> _GIVEN DATA_
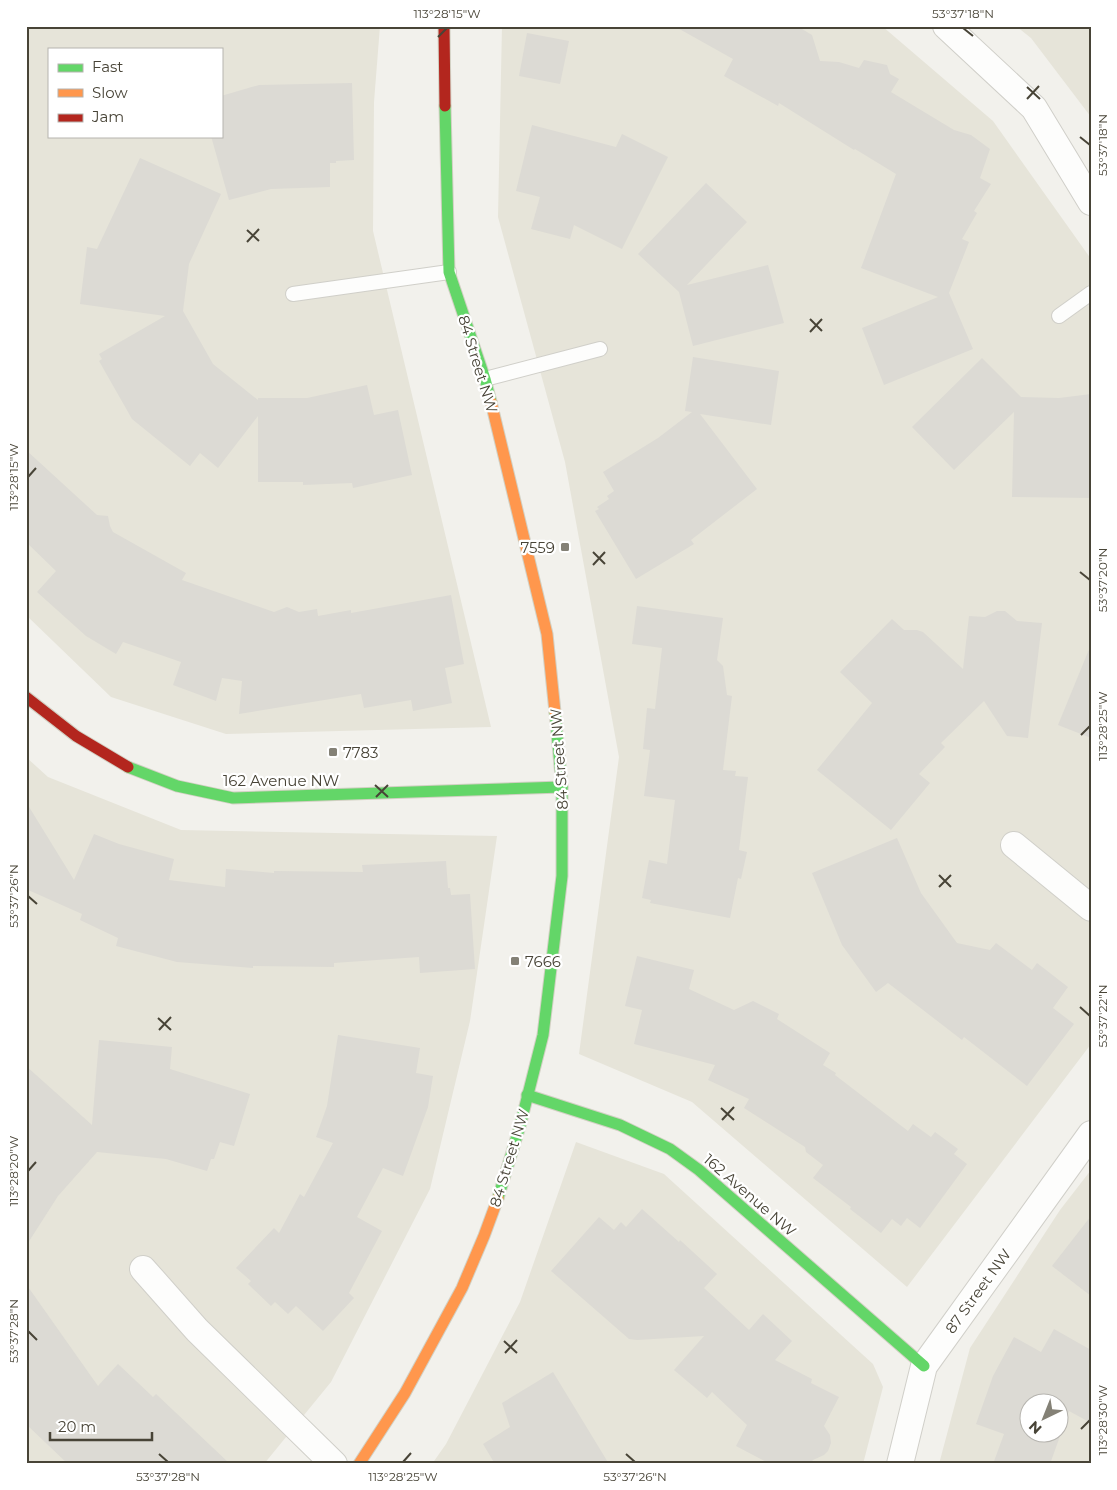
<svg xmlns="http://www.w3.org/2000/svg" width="1117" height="1490" font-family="Montserrat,sans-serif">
<rect width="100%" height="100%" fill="#f2f1ec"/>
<!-- residential -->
<g fill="#e6e4d9" fill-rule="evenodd">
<path d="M26 26H380L374 102 373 231 491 727 226 734 111 697 26 615ZM49 49H221V136H49Z"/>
<polygon points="502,26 882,26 993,121 1091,259 1091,1044 907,1287 692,1102 579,1054 619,757 565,462 498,217"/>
<polygon points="1016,26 1091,26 1091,117 1031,38"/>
<polygon points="26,757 48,777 181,830 497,836 470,1021 430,1189 331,1382 264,1464 26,1464"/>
<polygon points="576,1142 664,1174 873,1364 883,1387 863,1464 432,1464 446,1444 520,1302"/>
<path d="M1091 1170V1464H939L970 1348 1060 1210ZM1030 1402H1060V1432H1030Z"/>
</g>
<!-- building -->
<g fill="#dcdad4" fill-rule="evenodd">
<polygon points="674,26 797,26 812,35 820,61 839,62 859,68 864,60 887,65 890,74 899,79 891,92 954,130 971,135 990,149 980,178 991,184 974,211 977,213 962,239 969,242 949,293 973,349 884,385 862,328 938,297 861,268 896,174 855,149 854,150 779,103 778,106 724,76 733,59"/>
<polygon points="527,33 569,41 560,84 519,76"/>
<polygon points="352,83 354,160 336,161 336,163 330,163 330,187 271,189 229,200 211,136 221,136 221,96 259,85"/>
<polygon points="532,125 616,147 622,134 668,157 622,249 574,225 570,239 531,229 540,197 516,191"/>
<polygon points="140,158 221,194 189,264 183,311 213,364 258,400 258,398 307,398 367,385 374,415 398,410 412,475 353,488 352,483 303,485 303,482 258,482 258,416 218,468 200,453 190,466 132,419 99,361 102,359 99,354 165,316 80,304 87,247 97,249"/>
<polygon points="706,183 747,222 687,285 768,265 784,323 693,346 679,292 638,254"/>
<polygon points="693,357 779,371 771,425 700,414 757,489 691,540 694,544 636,579 595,511 599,509 597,507 609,499 607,496 614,491 603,472 658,438 692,412 685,411"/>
<polygon points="982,358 1021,397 1059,398 1091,394 1091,498 1012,497 1014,412 954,470 912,427"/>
<polygon points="26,450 97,515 108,516 110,526 113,532 186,573 182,580 274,612 287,607 299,612 317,609 318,616 351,610 351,613 451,595 464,664 445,668 452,703 413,711 411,700 364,708 361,694 239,714 242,681 222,678 216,701 173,685 181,662 123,642 116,654 86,636 37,592 56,571 26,542"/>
<polygon points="637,606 723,618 717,660 723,666 727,695 732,696 723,770 736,771 735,776 748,777 739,850 747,852 741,879 738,878 730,918 650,903 651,900 642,898 649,860 667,864 675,800 644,796 650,750 643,749 647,708 655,709 662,648 632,644"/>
<polygon points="997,611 1005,611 1017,621 1042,623 1028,738 1007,736 984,701 941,743 945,747 919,774 930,783 891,830 817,770 872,703 840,672 892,619 904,630 917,630 923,632 963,669 969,616 985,617"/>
<polygon points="1090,647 1091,648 1091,738 1058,725"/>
<polygon points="26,802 74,880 94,834 119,844 174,859 169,880 225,887 226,869 274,873 274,871 363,872 362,865 446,861 448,888 450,888 451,895 470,894 475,969 420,973 419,957 334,963 334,967 253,966 253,968 177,962 116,946 118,938 80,920 82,914 26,889"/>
<polygon points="897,838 921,893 957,943 990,950 996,943 1032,970 1037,963 1068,987 1053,1008 1074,1024 1027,1086 964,1037 962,1040 888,983 876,992 842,945 812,873"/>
<polygon points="637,956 694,970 689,989 734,1010 753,1001 779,1014 777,1019 830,1053 823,1065 836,1073 835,1075 908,1131 913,1124 931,1137 935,1132 958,1149 954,1154 967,1164 920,1228 907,1218 901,1226 892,1219 881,1233 850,1209 851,1207 813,1178 823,1165 806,1152 805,1147 744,1108 749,1099 708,1080 715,1065 634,1044 642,1010 625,1006"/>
<polygon points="338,1035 420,1048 416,1073 433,1076 428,1107 403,1176 383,1168 357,1217 382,1231 349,1293 354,1298 323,1331 296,1306 288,1314 275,1302 271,1306 248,1284 251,1281 236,1268 274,1228 279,1233 300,1194 304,1197 333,1143 316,1137 327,1106"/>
<polygon points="99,1040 172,1047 170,1069 250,1094 234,1146 220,1142 214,1159 211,1159 207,1171 166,1159 97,1152 58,1196 26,1246 26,1066 92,1125"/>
<polygon points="642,1209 679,1242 680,1240 717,1274 704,1288 749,1330 763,1314 792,1341 775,1360 812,1379 811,1383 839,1397 824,1426 830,1435 831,1443 828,1451 824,1455 813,1460 810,1464 770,1464 736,1446 747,1425 712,1392 707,1398 674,1370 704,1336 637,1340 629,1339 551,1271 599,1217 614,1230 621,1222 626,1227"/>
<polygon points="1091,1216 1091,1296 1052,1266"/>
<polygon points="26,1284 98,1386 118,1364 153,1397 156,1394 230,1464 68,1464 26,1424"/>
<path d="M1054 1329 1091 1350V1423L1069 1411 1050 1464H993L1004 1434 976 1424 993 1376 1014 1337 1041 1352ZM1030 1402H1060V1432H1030Z"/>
<polygon points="553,1372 609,1464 495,1464 483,1444 510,1427 502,1403"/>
</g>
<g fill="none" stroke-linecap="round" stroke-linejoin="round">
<defs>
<g id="lane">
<polyline points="293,294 449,272"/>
<polyline points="1059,316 1091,293"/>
<polyline points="485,379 600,349"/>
</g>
<g id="street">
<polyline points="946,26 1034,108 1091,202"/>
<polyline points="1014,845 1091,908"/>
<polyline points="143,1269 197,1330 334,1464"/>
<polyline points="900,1464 924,1366 1091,1134"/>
</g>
<g id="fast">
<polyline points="445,106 449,272 485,379 491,402"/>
<polyline points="128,767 177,786 233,798 562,787"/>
<polyline points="527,1095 620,1125 670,1149 699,1170 924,1366"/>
<polyline points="498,1198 520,1126 543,1035 562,876 562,787 555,712"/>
</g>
<g id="slow">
<polyline points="491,402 547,634 555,712"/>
<polyline points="359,1464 405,1393 462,1288 484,1236 498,1198"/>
</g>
<g id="jam">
<polyline points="444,26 445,106"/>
<polyline points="26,697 76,736 128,767"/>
</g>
</defs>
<!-- lane casing -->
<use href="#lane" stroke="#d0cfc9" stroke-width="16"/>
<!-- street casing -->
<use href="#street" stroke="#d0cfc9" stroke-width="28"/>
<!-- fast casing -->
<use href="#fast" stroke="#d2d0c3" stroke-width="13"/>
<!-- slow casing -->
<use href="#slow" stroke="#d2d0c3" stroke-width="13"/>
<!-- jam casing -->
<use href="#jam" stroke="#d2d0c3" stroke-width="13"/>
<!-- lane -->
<use href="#lane" stroke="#fdfdfc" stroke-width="14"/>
<!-- street -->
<use href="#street" stroke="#fdfdfc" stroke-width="26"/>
<!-- fast -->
<use href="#fast" stroke="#63d668" stroke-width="11"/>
<!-- slow -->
<use href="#slow" stroke="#ff974d" stroke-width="11"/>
<!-- jam -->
<use href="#jam" stroke="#b3261e" stroke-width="11"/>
</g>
<!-- ticks -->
<path fill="none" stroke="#484437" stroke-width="2" d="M963 28 973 36M438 37 447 28M1027 87 1040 99M1027 99 1039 86M1080 137 1090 145M247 230 259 241M247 242 259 229M810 319 822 331M810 332 822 319M28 477 36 468M593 552 605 564M593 565 605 552M1080 572 1090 580M1081 735 1090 726M375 785 388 797M376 797 388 785M939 875 951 887M939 887 951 875M28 896 37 904M1080 1007 1090 1016M158 1018 171 1030M159 1030 171 1017M721 1108 734 1120M722 1120 734 1107M28 1171 36 1162M28 1331 37 1340M504 1341 517 1353M505 1353 517 1340M1081 1429 1090 1420M159 1454 168 1462M626 1454 635 1462M403 1462 411 1453"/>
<!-- markers -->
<g fill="#848176" stroke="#fff" stroke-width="2">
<rect x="560" y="542" width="10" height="10" rx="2.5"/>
<rect x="328" y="747" width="10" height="10" rx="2.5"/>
<rect x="510" y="956" width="10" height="10" rx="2.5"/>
</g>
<g text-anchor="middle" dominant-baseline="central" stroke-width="4.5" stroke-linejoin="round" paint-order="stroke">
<!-- street labels -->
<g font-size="15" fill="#484437" stroke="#fff">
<text transform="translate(478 364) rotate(73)">84 Street NW</text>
<text transform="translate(559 759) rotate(-94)">84 Street NW</text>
<text x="281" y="780">162 Avenue NW</text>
<text transform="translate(509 1158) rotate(-73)">84 Street NW</text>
<text transform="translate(750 1195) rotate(41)">162 Avenue NW</text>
<text transform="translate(978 1291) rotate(-54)">87 Street NW</text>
</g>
<!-- poi labels -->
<g font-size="15" fill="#484437" stroke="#fff" text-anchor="start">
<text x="555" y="547" text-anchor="end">7559</text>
<text x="343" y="752">7783</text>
<text x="525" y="961">7666</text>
</g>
</g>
<!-- border -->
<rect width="1117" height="1490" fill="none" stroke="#ffffff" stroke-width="55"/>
<!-- legend -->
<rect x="48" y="48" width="175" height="90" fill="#ffffff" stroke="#b6b4af"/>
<rect x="58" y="64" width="25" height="8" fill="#63d668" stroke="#b6b4af"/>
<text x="92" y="72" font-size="15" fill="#484437">Fast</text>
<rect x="58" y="89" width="25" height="8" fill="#ff974d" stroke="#b6b4af"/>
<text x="92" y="98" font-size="15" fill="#484437">Slow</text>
<rect x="58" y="114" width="25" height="8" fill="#b3261e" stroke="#b6b4af"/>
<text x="92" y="122" font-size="15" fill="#484437">Jam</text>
<!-- north arrow -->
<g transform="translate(1044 1418) rotate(223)"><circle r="24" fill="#ffffff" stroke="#b6b4af"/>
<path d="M0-4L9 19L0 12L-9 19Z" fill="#848176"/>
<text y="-8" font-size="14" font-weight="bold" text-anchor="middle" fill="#484437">N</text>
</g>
<!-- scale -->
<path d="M50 1432v8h102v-8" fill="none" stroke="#484437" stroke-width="2.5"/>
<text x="58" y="1432" font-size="15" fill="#484437" stroke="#ffffff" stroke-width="4" paint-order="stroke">20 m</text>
<rect x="28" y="28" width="1062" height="1434" fill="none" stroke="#484437" stroke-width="2"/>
<g font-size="12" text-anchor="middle" fill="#484437">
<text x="447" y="18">113°28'15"W</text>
<text x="963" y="18">53°37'18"N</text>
<text transform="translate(1103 145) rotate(-90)" y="4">53°37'18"N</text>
<text transform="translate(14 477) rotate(-90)" y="4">113°28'15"W</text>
<text transform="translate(1103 580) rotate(-90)" y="4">53°37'20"N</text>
<text transform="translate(1103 726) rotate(-90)" y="4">113°28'25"W</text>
<text transform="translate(14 896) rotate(-90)" y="4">53°37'26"N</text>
<text transform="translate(1103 1016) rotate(-90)" y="4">53°37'22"N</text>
<text transform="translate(14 1171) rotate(-90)" y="4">113°28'20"W</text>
<text transform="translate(14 1331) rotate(-90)" y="4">53°37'28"N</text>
<text transform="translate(1103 1420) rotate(-90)" y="4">113°28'30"W</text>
<text x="168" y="1481">53°37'28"N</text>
<text x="403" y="1481">113°28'25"W</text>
<text x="635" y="1481">53°37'26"N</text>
</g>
</svg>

> _WHAT TO PRODUCE_
Find the string "linejoin" in the entries above and return each line that holds it.

> _OUTPUT FOR THIS EXERCISE_
<g fill="none" stroke-linecap="round" stroke-linejoin="round">
<g text-anchor="middle" dominant-baseline="central" stroke-width="4.5" stroke-linejoin="round" paint-order="stroke">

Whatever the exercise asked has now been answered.